Start of Block

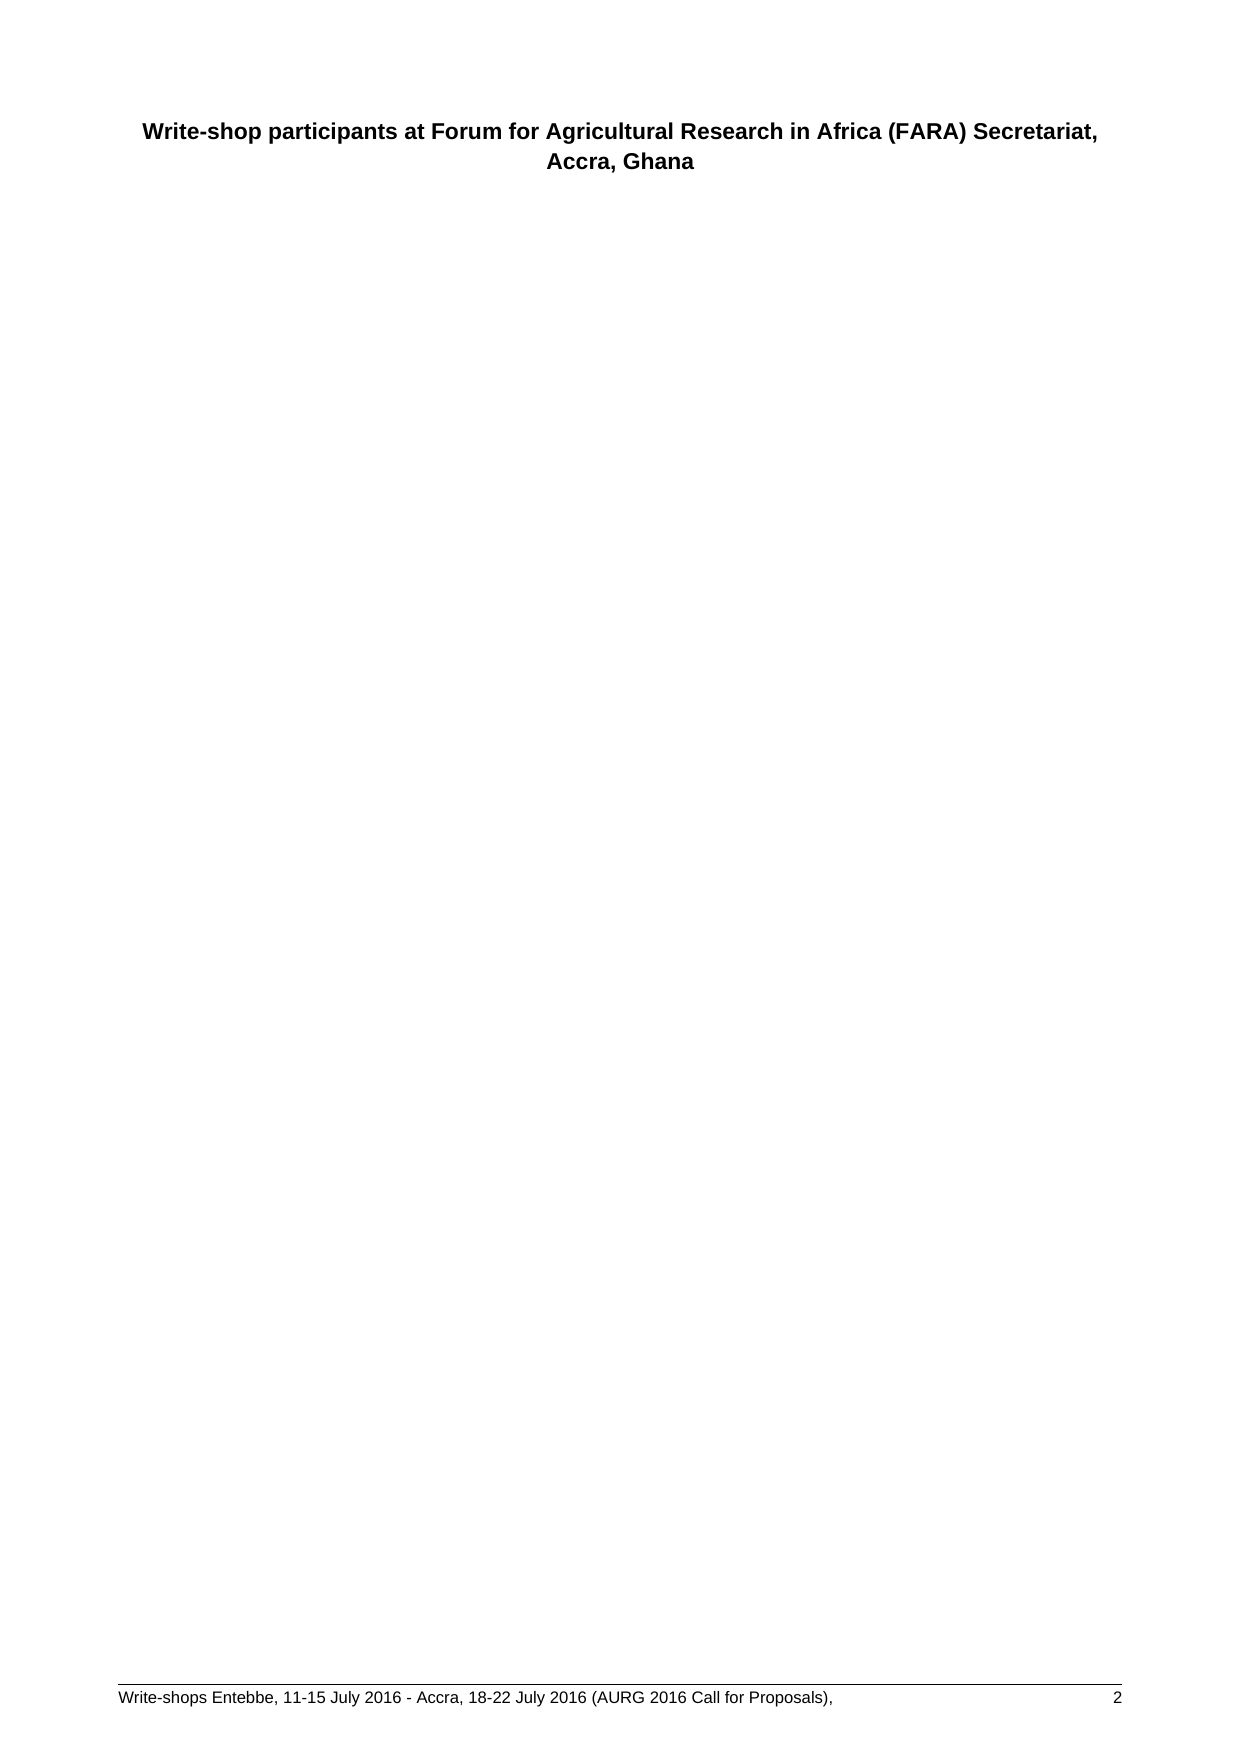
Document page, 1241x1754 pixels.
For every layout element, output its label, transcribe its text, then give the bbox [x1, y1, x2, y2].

text Write-shop participants at Forum for Agricultural Research in Africa (FARA) Secretariat, Accra, Ghana [118, 118, 1122, 175]
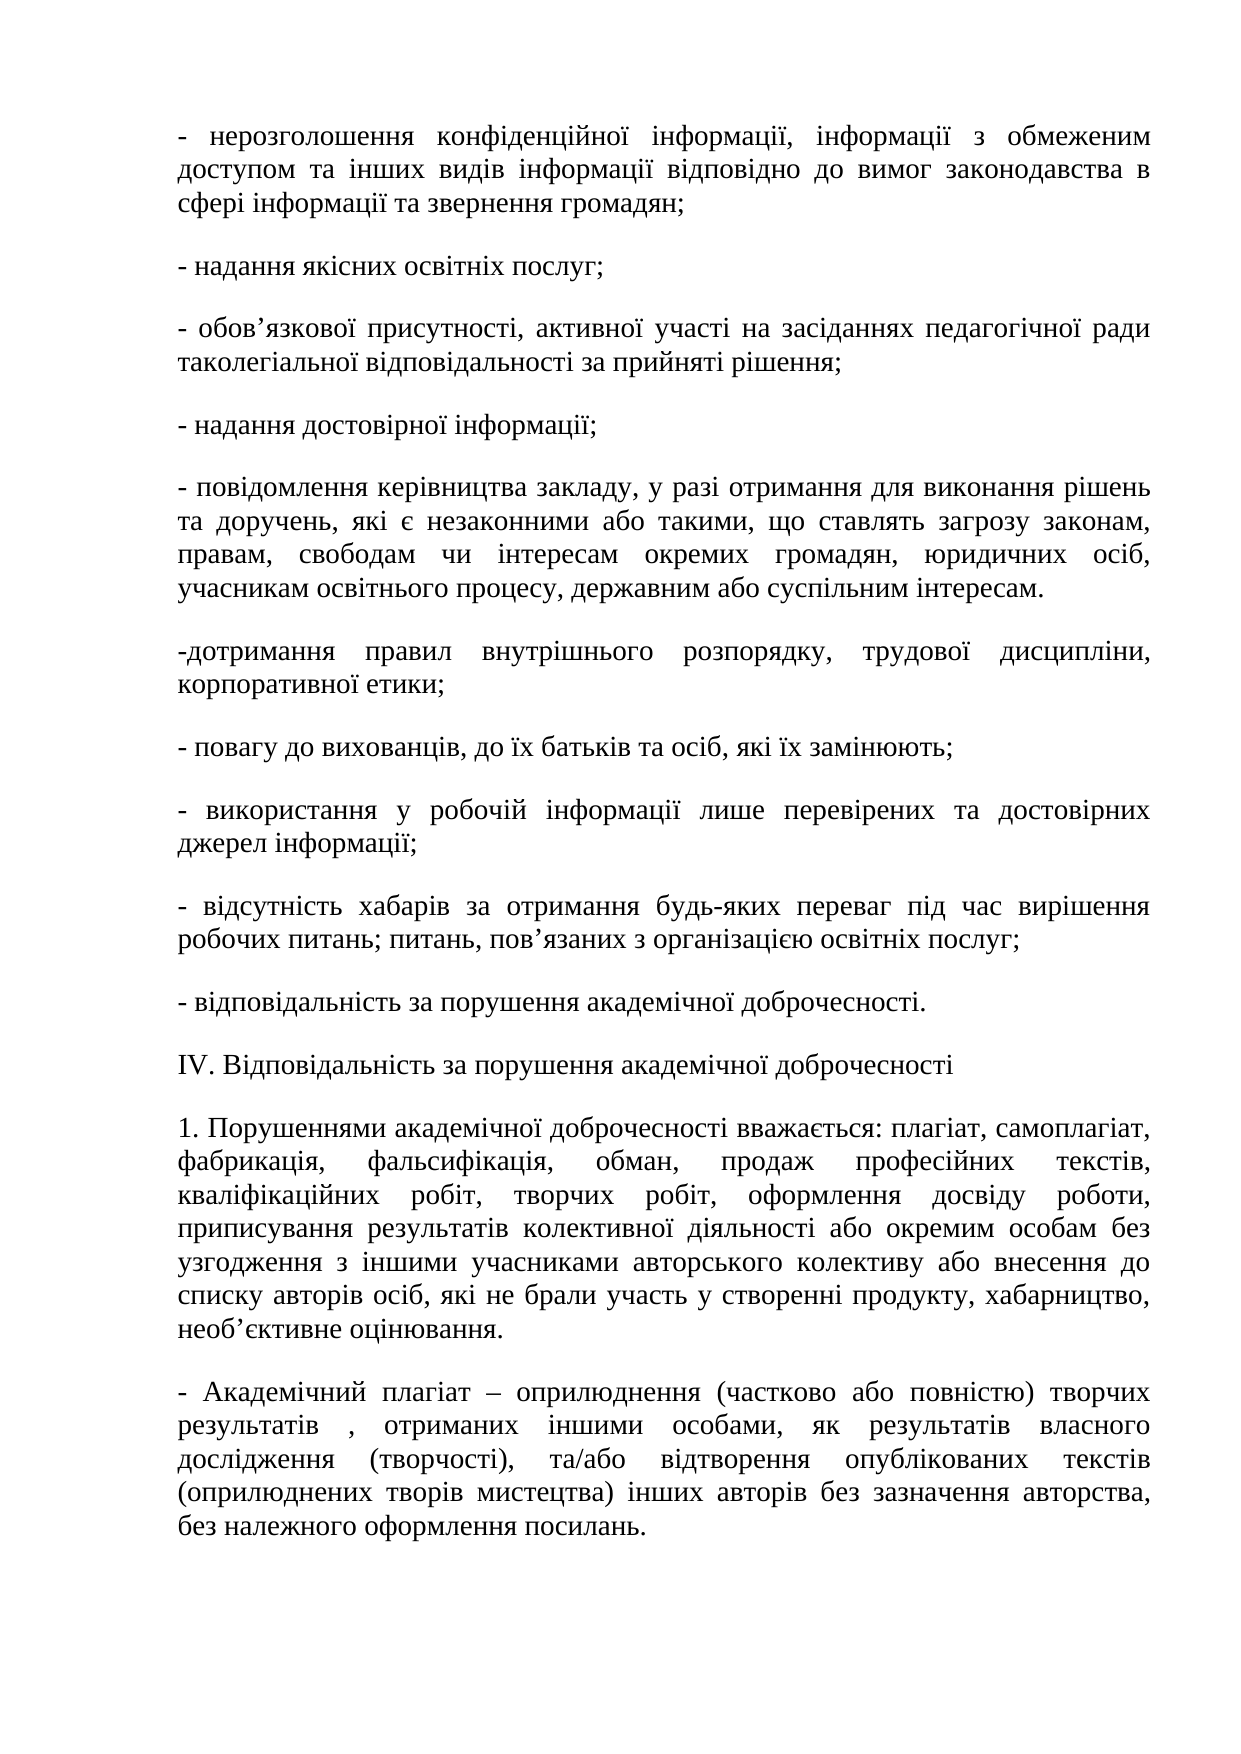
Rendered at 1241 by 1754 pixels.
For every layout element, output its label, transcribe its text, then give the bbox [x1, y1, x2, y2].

text - повідомлення керівництва закладу, у разі отримання для виконання рішень та доручень, які є незаконними або такими, що ставлять загрозу законам, правам, свободам чи інтересам окремих громадян, юридичних осіб, учасникам освітнього процесу, державним або суспільним інтересам. [177, 469, 1152, 604]
text - повагу до вихованців, до їх батьків та осіб, які їх замінюють; [177, 729, 1152, 763]
text - обов’язкової присутності, активної участі на засіданнях педагогічної ради таколегіальної відповідальності за прийняті рішення; [177, 311, 1152, 378]
text - відповідальність за порушення академічної доброчесності. [177, 984, 1152, 1018]
text - відсутність хабарів за отримання будь-яких переваг під час вирішення робочих питань; питань, пов’язаних з організацією освітніх послуг; [177, 888, 1152, 955]
text - надання достовірної інформації; [177, 407, 1152, 440]
text - Академічний плагіат – оприлюднення (частково або повністю) творчих результатів , отриманих іншими особами, як результатів власного дослідження (творчості), та/або відтворення опублікованих текстів (оприлюднених творів мистецтва) інших авторів без зазначення авторства, без належного оформлення посилань. [177, 1374, 1152, 1541]
text - використання у робочій інформації лише перевірених та достовірних джерел інформації; [177, 792, 1152, 859]
text - нерозголошення конфіденційної інформації, інформації з обмеженим доступом та інших видів інформації відповідно до вимог законодавства в сфері інформації та звернення громадян; [177, 118, 1152, 219]
text -дотримання правил внутрішнього розпорядку, трудової дисципліни, корпоративної етики; [177, 633, 1152, 700]
text 1. Порушеннями академічної доброчесності вважається: плагіат, самоплагіат, фабрикація, фальсифікація, обман, продаж професійних текстів, кваліфікаційних робіт, творчих робіт, оформлення досвіду роботи, приписування результатів колективної діяльності або окремим особам без узгодження з іншими учасниками авторського колективу або внесення до списку авторів осіб, які не брали участь у створенні продукту, хабарництво, необ’єктивне оцінювання. [177, 1110, 1152, 1344]
text - надання якісних освітніх послуг; [177, 248, 1152, 281]
text ІV. Відповідальність за порушення академічної доброчесності [177, 1047, 1152, 1081]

End of Block

» WRITTEN TASK:
If an entry holds an image, omit that image and print the remainder exactly as it stands.

» SOLUTION FOR THIS TASK:
Document page, 1241x1754 pixels.
For every layout element, output its label, transcribe its text, then give the bbox [x1, y1, x2, y2].

text Write-shop participants at Forum for Agricultural Research in Africa (FARA) Secretariat, Accra, Ghana [118, 118, 1122, 175]
Rendered at 1241 by 1754 pixels.
For every layout element, output its label, transcribe its text, then give the bbox [x1, y1, x2, y2].

text - повідомлення керівництва закладу, у разі отримання для виконання рішень та доручень, які є незаконними або такими, що ставлять загрозу законам, правам, свободам чи інтересам окремих громадян, юридичних осіб, учасникам освітнього процесу, державним або суспільним інтересам. [177, 469, 1152, 604]
text - повагу до вихованців, до їх батьків та осіб, які їх замінюють; [177, 729, 1152, 763]
text - обов’язкової присутності, активної участі на засіданнях педагогічної ради таколегіальної відповідальності за прийняті рішення; [177, 311, 1152, 378]
text - відповідальність за порушення академічної доброчесності. [177, 984, 1152, 1018]
text - відсутність хабарів за отримання будь-яких переваг під час вирішення робочих питань; питань, пов’язаних з організацією освітніх послуг; [177, 888, 1152, 955]
text - надання достовірної інформації; [177, 407, 1152, 440]
text - Академічний плагіат – оприлюднення (частково або повністю) творчих результатів , отриманих іншими особами, як результатів власного дослідження (творчості), та/або відтворення опублікованих текстів (оприлюднених творів мистецтва) інших авторів без зазначення авторства, без належного оформлення посилань. [177, 1374, 1152, 1541]
text - використання у робочій інформації лише перевірених та достовірних джерел інформації; [177, 792, 1152, 859]
text - нерозголошення конфіденційної інформації, інформації з обмеженим доступом та інших видів інформації відповідно до вимог законодавства в сфері інформації та звернення громадян; [177, 118, 1152, 219]
text -дотримання правил внутрішнього розпорядку, трудової дисципліни, корпоративної етики; [177, 633, 1152, 700]
text 1. Порушеннями академічної доброчесності вважається: плагіат, самоплагіат, фабрикація, фальсифікація, обман, продаж професійних текстів, кваліфікаційних робіт, творчих робіт, оформлення досвіду роботи, приписування результатів колективної діяльності або окремим особам без узгодження з іншими учасниками авторського колективу або внесення до списку авторів осіб, які не брали участь у створенні продукту, хабарництво, необ’єктивне оцінювання. [177, 1110, 1152, 1344]
text - надання якісних освітніх послуг; [177, 248, 1152, 281]
text ІV. Відповідальність за порушення академічної доброчесності [177, 1047, 1152, 1081]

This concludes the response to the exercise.